This weekend I went to a fancy schmancy black-tie event in Chicago. The HOTY is especially cute in a tuxedo and I love wearing a long gown. Our daughter, a/k/a Sweetly Six, swoons over a long dress and is already planning to be a flower girl in one of her older brother’s weddings so that she, too, can wear a long dress. No pressure, boys.
I digress. At the party, a friend referred to my attendance as my “coming out” party (because I hadn’t seen most of these people since before my diagnosis). I’ve spent a lot of time thinking about this phrase. Prior to the party, I spent a lot more time than usual focusing on my personal appearance because subconsciously, I knew that it was indeed my coming out party.

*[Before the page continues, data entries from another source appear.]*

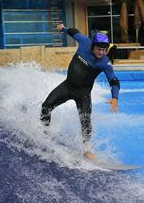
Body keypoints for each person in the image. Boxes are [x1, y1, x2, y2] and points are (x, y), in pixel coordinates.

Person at [40, 23, 120, 160]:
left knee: (85, 120)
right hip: (67, 87)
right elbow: (74, 31)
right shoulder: (84, 43)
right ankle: (45, 133)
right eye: (99, 49)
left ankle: (88, 149)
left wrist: (115, 97)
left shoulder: (105, 63)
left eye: (104, 50)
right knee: (45, 107)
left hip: (83, 94)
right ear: (92, 46)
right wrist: (63, 28)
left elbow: (114, 81)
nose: (101, 53)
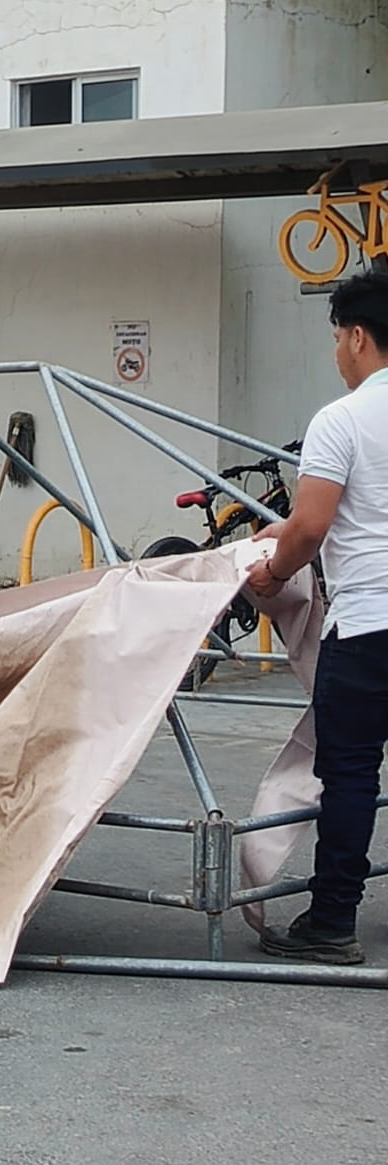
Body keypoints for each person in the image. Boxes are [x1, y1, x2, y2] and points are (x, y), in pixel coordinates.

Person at [248, 269, 388, 964]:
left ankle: (332, 921)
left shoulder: (342, 418)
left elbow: (311, 527)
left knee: (351, 774)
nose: (337, 353)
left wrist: (273, 572)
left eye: (337, 338)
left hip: (368, 626)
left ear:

Seeing people for the first time after having been sick is a unique experience. With their heads turned sideways, people ask, “How arrrrrrrrrre you?” I consistently feel compelled to put their worries at ease and generally put on my biggest smile and say, “Great!” because the truth of the matter is that is what people want to hear. People don’t want to know that I’m totally wiped out and not really myself and that there are residual side effects to my year with FBC. People want to hear and believe that life is back to normal, as if nothing happened. I am not scratchy about it because I’m one of those people who would like to hear (& say!) the same thing.
I didn’t realize until I arrived at the event that being in a big group of people whom I hadn’t seen prior to my diagnosis was a very stressful and nerve-wracking burden to bear.
This weekend, I had the stark realization that I am now officially a part of a club for which no one applies and no one wants to be a member. What I know for sure is that one is forever changed after an expcerience with FBC.
What I also know for sure is that I am less comfortable grinning and gripping in crowds. I’m no longer a schmoozer (not that I was really a full schmoozer before, but I could definitely work a room). Rather, I prefer being in small groups of people and having depth of conversation.
Additionally, as you all may remember, I no longer “should” on myself. For example, last night before dinner, people were mingling (read: schmoozing!) and I felt like sitting down. At my table. By myself. I was happy as a clam, actually, just sitting. What a Silver Lining feeling to eliminate any and all feelings of obligation.
Last night several people asked me how this FBC experience changed me. Though most people expect me to say that I eat differently and exercise more, that’s not the case (especially considering that before the diagnosies I was 85% vegan and exercised 6 days/week).
Rather, I am drawn toward depth. Depth of conversation. Depth of experience. Depth of relationships. Depth. This is quite a Silver Lining. And you all know that finding Silver Linings has been my true north during this period.
FBC is the disease that keeps on giving; however Silver Linings give more. Always.